Acute promyelocytic leukemia (APL), classified as acute myeloid leukemia (AML) subtype M3 is characterized by a chromosomal translocation involving the retinoic acid receptor alpha (RARα or RARA) gene, which is distinct from other forms of AML in its responsiveness to all-trans retinoic acid (ATRA) therapy. ATRA plus chemotherapy has achieved in 5-year disease free survival exceeding 70% for APL care . As an analogue of vitamin A, ATRA is able to induce apoptosis and differentiation of immature promyelocytes and decrease the risk of bleeding in patients with APL . In addition to its pharmacodynamics, the pharmacokinetics of ATRA plays a significant role for its efficacy in the treatment of APL. ATRA was well absorbed after oral administration and the plasma half-life of ATRA was quite short (<1 h), while ATRA was oxidized to 4-oxo-ATRA and isomerized to 13-cis retinoic acid. Continued oral doses of ATRA were associated with a significant decrease in both the area under the concentration-time curve and the plasma peak levels (p = 0.004 and 0.01, respectively) when tested after 2–6 weeks of treatment . No accumulation was observed after multiple doses and ATRA was not retained in tissues. Despite its general efficacy, 10% to 20% patients with APL still relapse after therapy with ATRA. The differential ATRA sensitivity might be related to the CYP26 gene expression which was known to be involved in retinoic acid catabolism [4,5]. Although the pharmacokinetic parameters of ATRA in health volunteers have been described previously [6,7], no report has been performed for Chinese subjects.

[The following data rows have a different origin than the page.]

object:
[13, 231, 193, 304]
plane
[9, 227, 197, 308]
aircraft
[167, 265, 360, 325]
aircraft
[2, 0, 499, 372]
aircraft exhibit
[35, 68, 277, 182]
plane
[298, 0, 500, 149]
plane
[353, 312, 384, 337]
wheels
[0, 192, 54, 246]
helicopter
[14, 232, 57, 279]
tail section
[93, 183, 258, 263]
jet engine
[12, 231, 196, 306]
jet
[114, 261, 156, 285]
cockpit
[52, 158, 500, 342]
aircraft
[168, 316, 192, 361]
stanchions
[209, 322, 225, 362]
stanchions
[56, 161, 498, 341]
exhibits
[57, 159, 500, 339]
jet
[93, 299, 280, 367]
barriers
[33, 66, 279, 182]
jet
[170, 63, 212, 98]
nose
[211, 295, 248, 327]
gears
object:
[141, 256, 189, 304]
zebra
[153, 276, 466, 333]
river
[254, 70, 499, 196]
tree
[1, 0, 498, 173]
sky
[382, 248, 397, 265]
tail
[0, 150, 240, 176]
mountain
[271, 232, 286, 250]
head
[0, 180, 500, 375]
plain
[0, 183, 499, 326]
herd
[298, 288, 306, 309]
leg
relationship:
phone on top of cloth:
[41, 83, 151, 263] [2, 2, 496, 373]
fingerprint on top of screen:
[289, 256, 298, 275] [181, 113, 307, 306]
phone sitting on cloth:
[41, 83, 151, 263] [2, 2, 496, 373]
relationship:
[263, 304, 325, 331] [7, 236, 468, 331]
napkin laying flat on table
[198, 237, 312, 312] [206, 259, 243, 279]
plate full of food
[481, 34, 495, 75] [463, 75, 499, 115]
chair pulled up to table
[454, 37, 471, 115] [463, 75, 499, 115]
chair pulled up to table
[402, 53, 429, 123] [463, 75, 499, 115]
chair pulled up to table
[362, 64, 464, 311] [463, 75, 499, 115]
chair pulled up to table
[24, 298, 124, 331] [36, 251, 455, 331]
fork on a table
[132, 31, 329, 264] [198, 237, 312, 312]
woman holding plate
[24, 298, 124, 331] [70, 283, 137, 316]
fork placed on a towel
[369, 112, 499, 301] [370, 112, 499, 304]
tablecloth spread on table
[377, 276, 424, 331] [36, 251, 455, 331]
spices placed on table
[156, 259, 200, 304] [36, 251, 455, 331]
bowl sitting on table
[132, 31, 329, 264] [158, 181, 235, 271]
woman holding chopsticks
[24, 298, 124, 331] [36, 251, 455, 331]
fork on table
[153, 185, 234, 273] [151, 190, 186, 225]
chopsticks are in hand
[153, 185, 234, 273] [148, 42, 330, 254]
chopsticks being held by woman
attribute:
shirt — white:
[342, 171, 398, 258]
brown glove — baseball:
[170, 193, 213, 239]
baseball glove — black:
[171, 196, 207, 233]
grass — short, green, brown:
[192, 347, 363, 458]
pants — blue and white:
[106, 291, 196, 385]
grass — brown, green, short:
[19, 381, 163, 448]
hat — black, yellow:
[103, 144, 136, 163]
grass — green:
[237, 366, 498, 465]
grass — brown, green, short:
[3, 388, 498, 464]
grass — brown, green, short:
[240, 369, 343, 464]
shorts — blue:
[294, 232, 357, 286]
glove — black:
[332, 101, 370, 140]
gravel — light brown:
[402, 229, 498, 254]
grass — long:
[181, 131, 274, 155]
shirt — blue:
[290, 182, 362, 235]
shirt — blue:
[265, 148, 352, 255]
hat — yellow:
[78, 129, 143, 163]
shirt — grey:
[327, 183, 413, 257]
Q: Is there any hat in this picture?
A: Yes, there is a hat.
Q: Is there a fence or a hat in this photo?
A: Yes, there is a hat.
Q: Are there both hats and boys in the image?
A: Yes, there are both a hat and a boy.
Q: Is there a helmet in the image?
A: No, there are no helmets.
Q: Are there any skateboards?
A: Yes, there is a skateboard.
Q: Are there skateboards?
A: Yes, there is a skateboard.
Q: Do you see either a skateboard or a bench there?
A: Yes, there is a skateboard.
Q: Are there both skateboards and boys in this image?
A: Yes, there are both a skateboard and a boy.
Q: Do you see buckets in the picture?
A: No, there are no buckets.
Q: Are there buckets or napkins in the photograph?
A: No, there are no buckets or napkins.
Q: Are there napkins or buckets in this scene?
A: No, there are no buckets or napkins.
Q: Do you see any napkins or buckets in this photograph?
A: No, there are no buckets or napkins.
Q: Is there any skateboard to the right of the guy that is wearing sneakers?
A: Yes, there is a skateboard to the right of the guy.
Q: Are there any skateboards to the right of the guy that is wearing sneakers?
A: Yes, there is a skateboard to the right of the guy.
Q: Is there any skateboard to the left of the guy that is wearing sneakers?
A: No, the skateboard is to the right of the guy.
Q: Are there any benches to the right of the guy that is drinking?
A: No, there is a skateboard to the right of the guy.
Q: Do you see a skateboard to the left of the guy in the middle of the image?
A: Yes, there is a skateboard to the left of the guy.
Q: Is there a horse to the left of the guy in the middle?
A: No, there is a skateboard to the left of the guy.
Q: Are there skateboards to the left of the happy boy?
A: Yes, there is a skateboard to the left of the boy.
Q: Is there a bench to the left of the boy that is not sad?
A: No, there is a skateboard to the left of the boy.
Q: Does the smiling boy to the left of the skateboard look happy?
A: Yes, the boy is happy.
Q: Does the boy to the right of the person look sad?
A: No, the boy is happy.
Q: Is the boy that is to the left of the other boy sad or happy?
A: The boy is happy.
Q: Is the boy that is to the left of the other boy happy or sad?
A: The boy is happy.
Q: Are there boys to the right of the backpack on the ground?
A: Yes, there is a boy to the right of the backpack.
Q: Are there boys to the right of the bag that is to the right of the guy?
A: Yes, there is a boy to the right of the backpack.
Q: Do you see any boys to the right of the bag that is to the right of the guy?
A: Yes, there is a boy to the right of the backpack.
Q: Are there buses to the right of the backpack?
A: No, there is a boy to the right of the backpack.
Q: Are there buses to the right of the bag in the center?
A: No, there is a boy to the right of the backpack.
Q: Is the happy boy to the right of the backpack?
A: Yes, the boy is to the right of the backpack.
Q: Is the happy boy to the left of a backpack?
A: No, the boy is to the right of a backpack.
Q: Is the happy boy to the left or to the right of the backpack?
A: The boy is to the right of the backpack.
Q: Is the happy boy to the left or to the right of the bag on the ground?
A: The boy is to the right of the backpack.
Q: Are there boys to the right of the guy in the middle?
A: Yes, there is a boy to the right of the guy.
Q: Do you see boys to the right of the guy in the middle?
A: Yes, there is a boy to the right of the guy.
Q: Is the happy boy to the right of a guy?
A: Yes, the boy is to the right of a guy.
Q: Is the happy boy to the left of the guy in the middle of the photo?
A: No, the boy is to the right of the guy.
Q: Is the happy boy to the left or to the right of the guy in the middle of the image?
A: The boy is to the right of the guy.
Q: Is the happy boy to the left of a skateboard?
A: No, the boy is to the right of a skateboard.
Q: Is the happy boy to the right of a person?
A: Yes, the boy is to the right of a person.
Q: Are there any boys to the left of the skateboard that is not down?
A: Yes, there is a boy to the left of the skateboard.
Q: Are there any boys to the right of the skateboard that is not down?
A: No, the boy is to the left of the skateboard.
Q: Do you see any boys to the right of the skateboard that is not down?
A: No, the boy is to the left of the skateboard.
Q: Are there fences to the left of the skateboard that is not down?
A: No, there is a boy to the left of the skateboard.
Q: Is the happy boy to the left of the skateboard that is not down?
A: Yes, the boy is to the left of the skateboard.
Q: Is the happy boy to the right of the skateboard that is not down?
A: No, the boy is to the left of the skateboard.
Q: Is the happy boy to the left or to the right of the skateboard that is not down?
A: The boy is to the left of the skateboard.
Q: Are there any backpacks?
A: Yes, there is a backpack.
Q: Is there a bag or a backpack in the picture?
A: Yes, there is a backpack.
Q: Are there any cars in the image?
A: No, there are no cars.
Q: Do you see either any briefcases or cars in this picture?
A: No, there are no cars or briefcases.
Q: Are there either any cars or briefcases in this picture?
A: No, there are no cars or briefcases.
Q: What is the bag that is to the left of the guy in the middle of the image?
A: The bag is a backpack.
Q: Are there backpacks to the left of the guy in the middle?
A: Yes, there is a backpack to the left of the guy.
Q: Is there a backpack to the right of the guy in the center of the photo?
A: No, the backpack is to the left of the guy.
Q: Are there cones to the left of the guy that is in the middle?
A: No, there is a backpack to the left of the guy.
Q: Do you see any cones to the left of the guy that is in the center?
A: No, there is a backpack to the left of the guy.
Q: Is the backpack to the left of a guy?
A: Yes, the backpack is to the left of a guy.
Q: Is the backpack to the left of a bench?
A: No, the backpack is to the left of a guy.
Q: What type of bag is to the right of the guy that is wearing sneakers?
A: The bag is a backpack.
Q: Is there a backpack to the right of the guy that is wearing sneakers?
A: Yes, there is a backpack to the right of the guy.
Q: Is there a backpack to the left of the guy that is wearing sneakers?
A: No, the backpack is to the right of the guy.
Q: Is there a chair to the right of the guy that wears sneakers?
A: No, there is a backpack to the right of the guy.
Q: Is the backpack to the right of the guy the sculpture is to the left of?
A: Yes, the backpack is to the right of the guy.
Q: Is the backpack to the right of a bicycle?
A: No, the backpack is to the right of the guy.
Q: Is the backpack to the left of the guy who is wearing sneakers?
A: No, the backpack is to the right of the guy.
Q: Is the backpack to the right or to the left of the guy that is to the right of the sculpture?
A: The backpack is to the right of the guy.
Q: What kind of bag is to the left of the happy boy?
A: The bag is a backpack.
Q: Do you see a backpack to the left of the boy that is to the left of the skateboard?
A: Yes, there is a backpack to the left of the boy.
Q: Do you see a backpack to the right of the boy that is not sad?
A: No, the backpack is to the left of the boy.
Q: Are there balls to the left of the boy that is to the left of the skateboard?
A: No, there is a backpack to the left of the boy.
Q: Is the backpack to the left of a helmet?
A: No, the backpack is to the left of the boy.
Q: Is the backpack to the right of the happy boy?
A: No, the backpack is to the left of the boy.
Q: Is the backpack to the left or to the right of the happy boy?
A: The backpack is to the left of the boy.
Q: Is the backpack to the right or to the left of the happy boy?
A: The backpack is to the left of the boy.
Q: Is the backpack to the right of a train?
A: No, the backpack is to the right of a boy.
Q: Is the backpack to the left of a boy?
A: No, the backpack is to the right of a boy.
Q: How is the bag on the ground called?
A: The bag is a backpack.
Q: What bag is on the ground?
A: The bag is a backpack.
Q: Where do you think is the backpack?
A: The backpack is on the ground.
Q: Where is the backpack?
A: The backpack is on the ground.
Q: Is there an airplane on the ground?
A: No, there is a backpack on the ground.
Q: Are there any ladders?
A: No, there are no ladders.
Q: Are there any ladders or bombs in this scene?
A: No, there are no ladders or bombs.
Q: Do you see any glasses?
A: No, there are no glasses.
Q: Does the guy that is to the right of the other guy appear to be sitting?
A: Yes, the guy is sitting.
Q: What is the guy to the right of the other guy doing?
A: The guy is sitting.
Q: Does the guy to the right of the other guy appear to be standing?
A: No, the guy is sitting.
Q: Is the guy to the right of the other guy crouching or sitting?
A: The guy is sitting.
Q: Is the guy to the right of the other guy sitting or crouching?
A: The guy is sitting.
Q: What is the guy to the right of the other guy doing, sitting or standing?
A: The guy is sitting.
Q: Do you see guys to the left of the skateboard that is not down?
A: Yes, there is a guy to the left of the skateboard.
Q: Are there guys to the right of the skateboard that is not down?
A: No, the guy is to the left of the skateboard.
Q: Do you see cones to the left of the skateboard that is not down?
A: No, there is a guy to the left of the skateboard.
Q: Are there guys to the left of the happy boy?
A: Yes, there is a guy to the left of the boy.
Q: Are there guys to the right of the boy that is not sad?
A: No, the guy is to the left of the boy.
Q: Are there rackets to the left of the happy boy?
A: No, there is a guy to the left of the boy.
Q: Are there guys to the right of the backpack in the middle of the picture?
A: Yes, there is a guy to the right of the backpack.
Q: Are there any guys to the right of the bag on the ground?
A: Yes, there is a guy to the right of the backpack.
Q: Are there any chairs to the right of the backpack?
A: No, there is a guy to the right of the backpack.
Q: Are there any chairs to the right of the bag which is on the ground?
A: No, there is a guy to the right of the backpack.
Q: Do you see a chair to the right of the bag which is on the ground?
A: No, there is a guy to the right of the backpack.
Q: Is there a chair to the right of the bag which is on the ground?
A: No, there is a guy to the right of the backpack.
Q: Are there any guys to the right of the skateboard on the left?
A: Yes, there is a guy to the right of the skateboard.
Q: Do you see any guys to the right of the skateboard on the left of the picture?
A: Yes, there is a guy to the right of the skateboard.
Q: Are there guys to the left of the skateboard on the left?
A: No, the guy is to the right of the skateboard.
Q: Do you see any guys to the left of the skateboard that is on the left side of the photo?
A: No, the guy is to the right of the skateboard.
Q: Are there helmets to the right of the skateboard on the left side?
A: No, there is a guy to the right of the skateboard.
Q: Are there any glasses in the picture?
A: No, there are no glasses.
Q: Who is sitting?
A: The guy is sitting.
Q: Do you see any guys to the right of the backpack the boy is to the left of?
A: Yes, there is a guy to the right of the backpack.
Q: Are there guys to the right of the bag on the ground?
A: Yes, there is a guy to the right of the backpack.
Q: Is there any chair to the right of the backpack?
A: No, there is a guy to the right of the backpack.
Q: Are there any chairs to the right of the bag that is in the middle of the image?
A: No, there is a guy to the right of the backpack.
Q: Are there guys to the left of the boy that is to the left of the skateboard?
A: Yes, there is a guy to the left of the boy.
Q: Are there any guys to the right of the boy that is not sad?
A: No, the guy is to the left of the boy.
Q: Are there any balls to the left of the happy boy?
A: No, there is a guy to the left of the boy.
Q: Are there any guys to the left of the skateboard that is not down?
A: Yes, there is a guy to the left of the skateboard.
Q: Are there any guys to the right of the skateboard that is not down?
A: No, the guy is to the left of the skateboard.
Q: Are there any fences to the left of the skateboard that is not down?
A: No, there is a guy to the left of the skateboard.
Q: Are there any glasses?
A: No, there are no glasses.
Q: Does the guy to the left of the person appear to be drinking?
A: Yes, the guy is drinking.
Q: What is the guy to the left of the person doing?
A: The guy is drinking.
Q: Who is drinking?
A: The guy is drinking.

As ATRA is rapidly isomerized and degraded by oxidants and light, this makes the stability of method critical and requires careful chromatography. Considerable attention must be given to the sample collection, preparation and storage conditions. Existing analytical methods for retinoid analysis using various analytical techniques, such as high performance liquid chromatography-ultraviolet detection (HPLC-UV) , gas chromatography-mass spectrometry (GC-MS) , liquid chromatography-mass spectrometry (LC-MS) [10,11] have been reported. However, HPLC-UV and GC-MS methods suffer from a number of disadvantages, such as poor selectivity and complicated and prolonged sample preparation. Especially, the re-dissolved analyte showed poor stability over sample preparation in the published LC-MS method when processed in our method validation [10,11]. Thus, our objective was to develop a sensitive, reliable and specific HPLC-MS-MS method with simple LLE extraction preparation and a 15 min run time, for the quantification of ATRA in human plasma. The analytical method described in this study was fully validated and successfully used to evaluate the bioequivalence of two pharmaceutical formulations of ATRA capsules in healthy Chinese male volunteers.
2. Results and Discussion
2.1. Method Development and Optimization
2.1.1. Optimization of Sample Preparation
A sample preparation method should reduce interferences from the biological sample and not affect the sensitivity and robustness of the assay. Liquid-liquid extraction (LLE) and protein precipitation (PPT) were exploited for separating ATRA from plasma samples. Compared with PPT, LLE gave both high extraction efficacy and less interference. MTBE, diethyl ether, n-hexane–dichloromethane–isopropanol (10:20:1, v/v/v) were all investigated as extraction solvents, and MTBE was finally employed because of its higher extraction recovery (>75%) to ATRA and IS. Additionally, different reconstitution solutions of the residue were also investigated. Compared to initial mobile phase solvent, reconstituted with mixed solvent (formaldehyde–dimethyl formamide, 50:50, v/v) achieved excellent sample stability.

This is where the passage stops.